Shirah Vollmer MD

The Musings of Dr. Vollmer

Professional Update

Posted by Dr. Vollmer on November 14, 2019

My professional life is absorbed with educating clinicians about mental health, mental suffering, mental illness and various modalities of treatment for those who suffer. In addition, and most of my time, is spent face to face with patients, struggling with them as often as they want to, with difficult issues of guilt, shame, inhibition, as well as the disappointments one has with oneself and with loved ones. The purpose of this therapeutic pursuit is to create deeper authenticity and thereby increasing vitality and flexibility as life throws curve balls, time and time again. Through these various activities my professional life is woven together with the strong commitment to bring “old school” models of care, in-depth psychotherapy, combined with “new school” models which include psychopharmacology and neuromodulation technology. Listening to patients continues to be a lost art; one which I actively try to bring back to both primary care clinicians and to mental health clinicians. I sharpen my own listening tools on a daily basis, as my patients present me with new material which requires me to listen deeply and hear new themes as each day presents new therapeutic challenges. I could not teach if I did not treat patients and feel the front-line, and I could not treat patients if I did not continue to stimulate myself with creative ways to teach. In other words, teaching keeps my therapy skills alive, and therapy keeps my teaching skills alive. I am grateful for both opportunities.

2 Responses to “Professional Update”

  1. Shelly Tannenbaum said

    I love it, Shirah! It reminds me of when you used to Medical Clown! What was the story behind the photo? I think that listening by psychiatrists is a lost art as HMO’s only prescribe meds and hand over talk-therapy to social workers or outside contractors like psychologists and others. This only makes it in the “not covered by my insurance” list and therefore not obtainable by some patients in some HMO’s. We leave it to the professionals like you to change the mindset of the insurance companies that talk therapy is as important as the medications to affect a cure.

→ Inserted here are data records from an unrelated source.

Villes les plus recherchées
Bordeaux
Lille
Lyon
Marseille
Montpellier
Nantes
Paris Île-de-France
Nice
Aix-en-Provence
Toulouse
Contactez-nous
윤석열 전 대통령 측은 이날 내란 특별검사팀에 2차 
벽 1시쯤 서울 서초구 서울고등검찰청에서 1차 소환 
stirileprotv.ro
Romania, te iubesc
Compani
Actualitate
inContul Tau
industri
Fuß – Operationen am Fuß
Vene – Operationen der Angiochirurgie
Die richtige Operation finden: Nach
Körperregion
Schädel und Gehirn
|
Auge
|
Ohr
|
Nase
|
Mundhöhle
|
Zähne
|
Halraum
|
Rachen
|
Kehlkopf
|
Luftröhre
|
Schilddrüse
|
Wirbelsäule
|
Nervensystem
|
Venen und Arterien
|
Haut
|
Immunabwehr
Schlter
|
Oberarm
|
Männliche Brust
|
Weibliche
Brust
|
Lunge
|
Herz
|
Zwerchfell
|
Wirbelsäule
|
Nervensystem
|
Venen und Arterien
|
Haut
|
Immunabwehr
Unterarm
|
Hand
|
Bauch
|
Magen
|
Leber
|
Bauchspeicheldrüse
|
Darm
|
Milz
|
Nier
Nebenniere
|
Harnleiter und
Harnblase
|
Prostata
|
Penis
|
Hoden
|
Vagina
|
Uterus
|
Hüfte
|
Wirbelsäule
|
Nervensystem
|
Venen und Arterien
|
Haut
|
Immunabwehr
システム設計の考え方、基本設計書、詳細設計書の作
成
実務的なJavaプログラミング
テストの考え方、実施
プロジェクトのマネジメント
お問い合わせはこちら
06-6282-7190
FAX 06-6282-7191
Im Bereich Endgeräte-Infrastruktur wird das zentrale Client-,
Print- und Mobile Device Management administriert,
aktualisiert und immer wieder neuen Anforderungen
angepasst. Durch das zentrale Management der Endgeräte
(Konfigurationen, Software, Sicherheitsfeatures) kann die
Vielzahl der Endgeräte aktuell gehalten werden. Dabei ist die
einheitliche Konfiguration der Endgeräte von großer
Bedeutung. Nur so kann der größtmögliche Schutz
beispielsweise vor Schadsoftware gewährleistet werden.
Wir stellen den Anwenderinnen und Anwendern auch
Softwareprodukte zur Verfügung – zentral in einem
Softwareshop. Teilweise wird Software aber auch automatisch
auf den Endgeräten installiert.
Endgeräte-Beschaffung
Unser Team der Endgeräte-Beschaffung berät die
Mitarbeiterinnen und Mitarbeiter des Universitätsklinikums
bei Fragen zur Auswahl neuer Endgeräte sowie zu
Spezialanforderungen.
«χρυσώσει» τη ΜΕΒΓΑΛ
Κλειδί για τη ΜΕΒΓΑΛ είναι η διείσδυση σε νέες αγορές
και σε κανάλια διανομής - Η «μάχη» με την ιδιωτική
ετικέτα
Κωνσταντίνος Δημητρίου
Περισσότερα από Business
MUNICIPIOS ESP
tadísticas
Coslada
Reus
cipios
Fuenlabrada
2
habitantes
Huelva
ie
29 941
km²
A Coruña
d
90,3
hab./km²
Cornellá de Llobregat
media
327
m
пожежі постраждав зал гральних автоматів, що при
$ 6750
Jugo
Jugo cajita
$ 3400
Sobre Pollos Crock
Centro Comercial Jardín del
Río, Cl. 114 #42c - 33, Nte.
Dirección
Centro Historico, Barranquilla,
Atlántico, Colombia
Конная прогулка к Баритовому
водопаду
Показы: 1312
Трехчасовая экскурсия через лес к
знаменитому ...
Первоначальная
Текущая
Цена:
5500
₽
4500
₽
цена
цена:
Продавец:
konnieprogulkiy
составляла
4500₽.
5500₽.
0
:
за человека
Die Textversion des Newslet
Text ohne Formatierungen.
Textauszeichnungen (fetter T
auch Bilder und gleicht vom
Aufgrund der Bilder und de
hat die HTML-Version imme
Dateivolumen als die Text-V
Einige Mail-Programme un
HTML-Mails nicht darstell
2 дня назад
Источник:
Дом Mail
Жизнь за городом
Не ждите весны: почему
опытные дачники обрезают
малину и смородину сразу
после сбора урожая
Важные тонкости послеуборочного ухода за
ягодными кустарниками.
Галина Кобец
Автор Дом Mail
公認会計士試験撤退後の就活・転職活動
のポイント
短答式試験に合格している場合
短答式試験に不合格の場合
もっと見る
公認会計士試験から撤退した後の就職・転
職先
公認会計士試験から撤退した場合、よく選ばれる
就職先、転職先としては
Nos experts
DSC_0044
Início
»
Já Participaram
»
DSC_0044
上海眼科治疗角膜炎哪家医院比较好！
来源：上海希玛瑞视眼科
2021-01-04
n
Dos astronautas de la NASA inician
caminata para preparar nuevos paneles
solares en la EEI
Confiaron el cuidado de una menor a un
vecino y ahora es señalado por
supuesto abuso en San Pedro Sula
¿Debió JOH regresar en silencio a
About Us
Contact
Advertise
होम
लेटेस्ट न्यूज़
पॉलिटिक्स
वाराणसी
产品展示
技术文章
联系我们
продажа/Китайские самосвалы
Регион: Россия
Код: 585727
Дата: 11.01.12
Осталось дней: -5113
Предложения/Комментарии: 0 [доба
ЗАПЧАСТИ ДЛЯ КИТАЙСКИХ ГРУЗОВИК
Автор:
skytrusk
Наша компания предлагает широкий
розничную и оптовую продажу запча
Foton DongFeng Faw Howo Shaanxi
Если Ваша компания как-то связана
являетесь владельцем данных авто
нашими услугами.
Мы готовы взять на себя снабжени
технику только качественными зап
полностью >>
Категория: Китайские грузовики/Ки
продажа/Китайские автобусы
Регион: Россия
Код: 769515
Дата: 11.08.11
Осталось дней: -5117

    • It was Halloween and I was giving a presentation in Chicago…so I dressed up in my jester costume and it brought back memories of my clowning days…..It was nice to bring a smile on people’s faces….the audacity of the costume during a continuing medical education seminar made the day so fun for me…..As for listening and reimbursement…well….third party payers do not want to pay for listening and quite frankly, I do not see how that will change…I had a professor once called it the “rent a friend” business and I always took deep offense to that, but sadly, listening is not valued in our medical care system. Listening is certainly a healing art. Who is qualified to listen and how those are trained to listen is a matter of much dispute. I do my small part by holding the baton and reminding people that medications can be helpful, but that is not to the exclusion of a deep relationship with the practitioner who works hard to understand the dynamics of the situation, keeping in mind both present and past stressors. I do this in my practice. I teach this to psychiatrists, psychologists and nurse practitioners. I leave the lobbying to insurance companies to others, as that would not be my strong suit. Thanks, as always for chiming in.